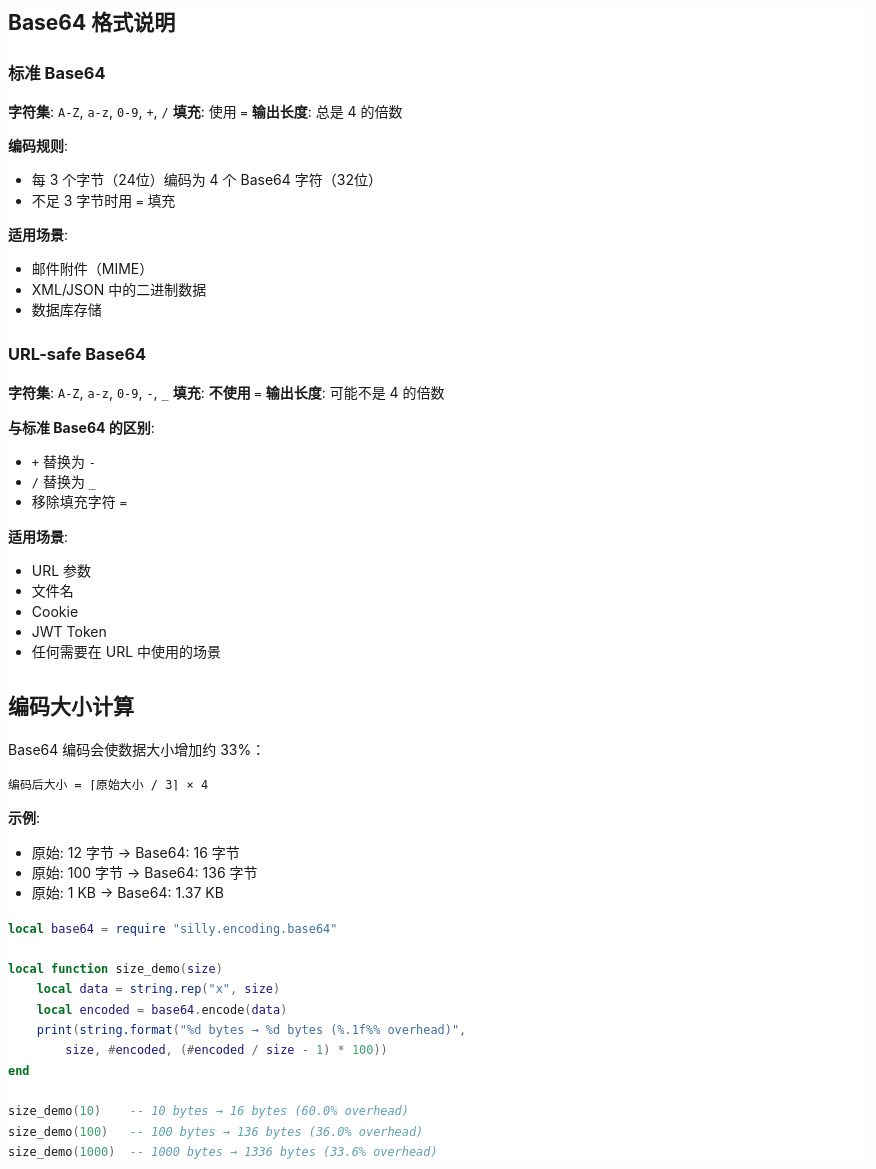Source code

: ## Base64 格式说明

### 标准 Base64

**字符集**: `A-Z`, `a-z`, `0-9`, `+`, `/`
**填充**: 使用 `=`
**输出长度**: 总是 4 的倍数

**编码规则**:
- 每 3 个字节（24位）编码为 4 个 Base64 字符（32位）
- 不足 3 字节时用 `=` 填充

**适用场景**:
- 邮件附件（MIME）
- XML/JSON 中的二进制数据
- 数据库存储

### URL-safe Base64

**字符集**: `A-Z`, `a-z`, `0-9`, `-`, `_`
**填充**: **不使用** `=`
**输出长度**: 可能不是 4 的倍数

**与标准 Base64 的区别**:
- `+` 替换为 `-`
- `/` 替换为 `_`
- 移除填充字符 `=`

**适用场景**:
- URL 参数
- 文件名
- Cookie
- JWT Token
- 任何需要在 URL 中使用的场景

## 编码大小计算

Base64 编码会使数据大小增加约 33%：

```
编码后大小 = ⌈原始大小 / 3⌉ × 4
```

**示例**:
- 原始: 12 字节 → Base64: 16 字节
- 原始: 100 字节 → Base64: 136 字节
- 原始: 1 KB → Base64: 1.37 KB

```lua validate
local base64 = require "silly.encoding.base64"

local function size_demo(size)
    local data = string.rep("x", size)
    local encoded = base64.encode(data)
    print(string.format("%d bytes → %d bytes (%.1f%% overhead)",
        size, #encoded, (#encoded / size - 1) * 100))
end

size_demo(10)    -- 10 bytes → 16 bytes (60.0% overhead)
size_demo(100)   -- 100 bytes → 136 bytes (36.0% overhead)
size_demo(1000)  -- 1000 bytes → 1336 bytes (33.6% overhead)
```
○ ○ ○ ○ ○ ○ ○
--- WHAT IS BEING ASKED ---
All lines in the records above that contain "encoded" are to be reported.

--- RESPONSE AREA ---
    local encoded = base64.encode(data)
        size, #encoded, (#encoded / size - 1) * 100))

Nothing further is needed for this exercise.